Taki grabarz to skarb!
Marian Kubacki (64 l.) z Krzekotowa zbudował zieloną maszynę, która robi wszystko i jeździ bokiem.
– Jak fadroma – mówi konstruktor, demonstrując, jak się prowadzi takie urządzenie. Tłumaczy, że jego mikrokoparka ma kierownicę z boku, bo przód pojazdu zajmuje skrzynia z silnikiem od malucha. Przednie opony też są od malucha, a tylne od żuka, za to światła ma jak ciągnik. Budowa pojazdu SAM zajęła mu sześć miesięcy.

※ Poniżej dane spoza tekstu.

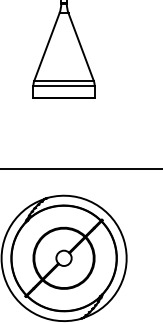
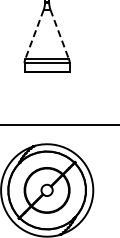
line: (46, 46) -> (34, 34), solid -> dashed
line: (80, 46) -> (59, 34), solid -> dashed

Wykorzystał trochę gotowych części, takich jak napęd hydrauliczny i ukraińska pompa, reszta jest dorobiona. – Robiło je trzech tokarzy i spawacz mi pomagał, drugim byłem ja – wymienia pan Marian. Licznymi funkcjami maszyny steruje rozdzielnik.
– Wszystko można nią zrobić – zapewnia konstruktor.
W sklepie takiej maszyny nie uświadczysz. – Są podobne, ale na gąsienicach, a ja zrobiłem na kołach, nie zostawia śladów na drodze – wyjaśnia. Na co dzień pan Marian jest gospodarzem czterech gminnych cmentarzy: w Krzekotowie, Kluczach, Serbach i Wilkowie. Porządkuje, kosi trawę, grabi liście i pilnuje. Mikrokoparka może się przydać do wykorzystania w pracy.
– Zrobiłem ją na swoje potrzeby, ale jak da się wjechać, to grób też wykopie – mówi pan Marian. Tłumaczy, że maszyny własnego wyrobu nie może zarejestrować, ale przewozi ją na przyczepie. – Trochę się nią pobawię, a jak znajdzie się kupiec, to może sprzedam – zdradza. Cena nie jest wygórowana, a urządzenie jedyne w swoim rodzaju, ale prócz pracy i czasu pan Marian zainwestował w części. Musi się zwrócić.
– Nie lubię się bawić komputerami, tylko grzebać w maszynach – mówi o sobie Marian Kubacki (...). Ma sporo czasu na swoją pasję, pomysły i narzędzia. Jego talenty podziwiają znajomi i koledzy z pracy. Dużo potrafi zrobić, choć szkół w tym kierunku nie kończył. Od lat jest rencistą. – Nie mam zawodu, kopię groby – mówi skromnie pan Marian. Na razie nie planuje tworzyć nowych maszyn (...).